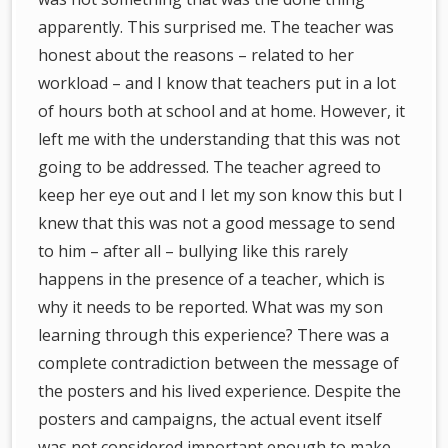
apparently. This surprised me. The teacher was
honest about the reasons – related to her
workload – and I know that teachers put in a lot
of hours both at school and at home. However, it
left me with the understanding that this was not
going to be addressed. The teacher agreed to
keep her eye out and I let my son know this but I
knew that this was not a good message to send
to him – after all – bullying like this rarely
happens in the presence of a teacher, which is
why it needs to be reported. What was my son
learning through this experience? There was a
complete contradiction between the message of
the posters and his lived experience. Despite the
posters and campaigns, the actual event itself
was not considered important enough to make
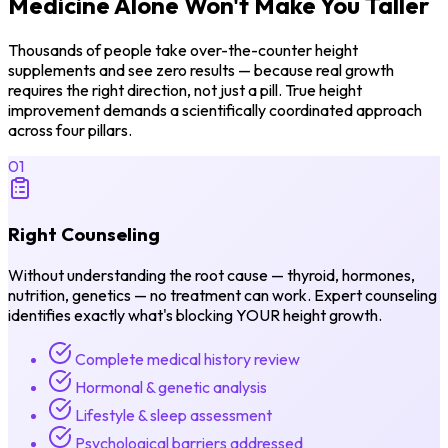
Medicine Alone
Won't Make You Taller
Thousands of people take over-the-counter height
supplements and see zero results — because real growth
requires the right direction, not just a pill. True height
improvement demands a scientifically coordinated approach
across four pillars.
01
Right Counseling
Without understanding the root cause — thyroid, hormones,
nutrition, genetics — no treatment can work. Expert counseling
identifies exactly what's blocking YOUR height growth.
Complete medical history review
Hormonal & genetic analysis
Lifestyle & sleep assessment
Psychological barriers addressed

■ **Try it**
Show all lines from the listing above in which "understanding" appears.

■ **Answer for the task**
left me with the understanding that this was not
Without understanding the root cause — thyroid, hormones,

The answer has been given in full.